Nederlandse spreekwoorden

F.A. Stoett (1923-1925)

Gepubliceerd op 10-03-2020

Op de(n) pof, (- bof)

betekenis & definitie

In de uitdr. iets op den pof(- bof) koopen, iets op krediet koopen, niet dadelijk betalen (Harreb.

II, 191); in Vlaanderen ook op den pof drinken, op eens anders kosten drinken, en op den pof gaan, ergens gaarne blijven eten (vgl. ‘Klaploopen’ en Schuermans, 495 b); in soldatentaal: zonder verlof weggaan (ook in Zuid-Nederland; Waasch Idiot 528 b); Het Volk, 23 Maart 1913, p. 6 k. 1: Een groot aantal soldaten hier in garnizoen hadden zich Zondag ‘op de pof’ (d.w.z. zonder verlofpas) naar hun woonplaatsen begeven.
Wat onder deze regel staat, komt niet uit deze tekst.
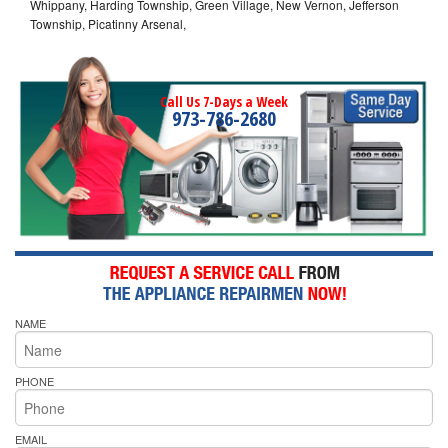
Whippany, Harding Township, Green Village, New Vernon, Jefferson
Township, Picatinny Arsenal,
Call Us 7-Days a Week
973-786-2680
NAME
PHONE
EMAIL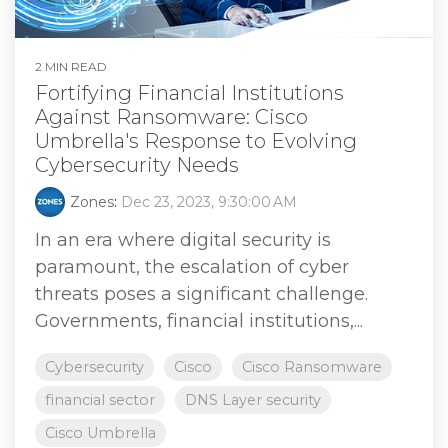
2 MIN READ
Fortifying Financial Institutions
Against Ransomware: Cisco
Umbrella's Response to Evolving
Cybersecurity Needs
Zones
:
Dec 23, 2023, 9:30:00 AM
In an era where digital security is
paramount, the escalation of cyber
threats poses a significant challenge.
Governments, financial institutions,...
Cybersecurity
Cisco
Cisco Ransomware
financial sector
DNS Layer security
Cisco Umbrella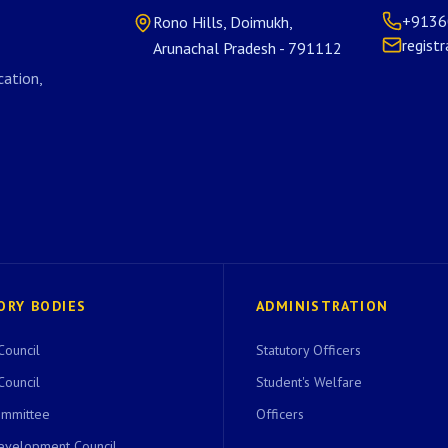
+9136
Rono Hills, Doimukh,
regist
Arunachal Pradesh - 791112
ation,
ORY BODIES
ADMINISTRATION
Council
Statutory Officers
Council
Student's Welfare
ommittee
Officers
evelopment Council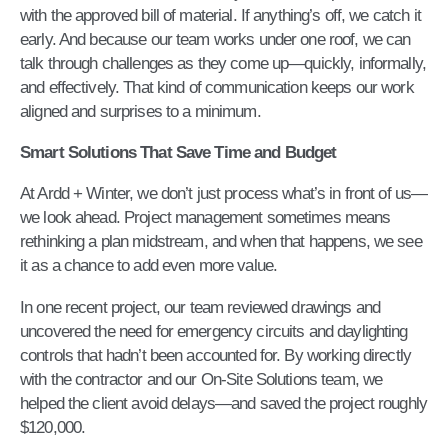
with the approved bill of material. If anything’s off, we catch it
early. And because our team works under one roof, we can
talk through challenges as they come up—quickly, informally,
and effectively. That kind of communication keeps our work
aligned and surprises to a minimum.
Smart Solutions That Save Time and Budget
At Ardd + Winter, we don’t just process what’s in front of us—
we look ahead. Project management sometimes means
rethinking a plan midstream, and when that happens, we see
it as a chance to add even more value.
In one recent project, our team reviewed drawings and
uncovered the need for emergency circuits and daylighting
controls that hadn’t been accounted for. By working directly
with the contractor and our On-Site Solutions team, we
helped the client avoid delays—and saved the project roughly
$120,000.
Een synonieme uitdr. was op de klets (sedert 17de eeuw), waarnaast voorkwam kletsen, schulden maken (Ogier, Seven Hoofts. 32 en Halma, 268), dat nog in Zuid-Nederland bekend is (De Bo, 531 a; Teirl. II, 142); op de klis en klissen (Boekenoogen, 452; 453); nd. up 'n kHz (Eckart, 271); op den poef gaan, halen, poefen (Schuermans, Bijv. 248 a; De Bo, 876); op den plak (plek) halen, plakken (Schuermans, 485 b; Bijv. 244 b; Antw. Idiot. 972; De Bo, 865 b); en op de hak (Tuerlinckx, 237); klak, pof, schuld (Teirl. II, 136). Al deze woorden pof, bof, klets, klis (= klets), poef, plak, hak, klak beteekenen oorspr. een slag, een houw, zoodat we wellicht als eerste bet. mogen aannemen: op goed geluk af (vgl. ergens een slag naar slaan), op het (ge)raak of op Gods geraak, zooals hier en daar in Zuid-Nederland gezegd wordt, of op goed valle ‘t uit. men probeert maar eens het te krijgen.

Ook in het Duitsch is bekend auf Puff en jem. puffen, iemand schuldig blijven, naast auf Pump en pumpen (borgen); in het fr. a pouf (zeldzaam); in het oostfri.: up de puf (oder pump) kopen, halen naast puffen, pumpen; bij ons dial. poffen, borgen, op crediet geven of nemen (o.a. Boekenoogen, 773; Gunnink, 188); fri. op 'epof, poffe. Zie Ndl. Wdb. III, 1773; ‘Op de(n) bof’; 1166; 1127.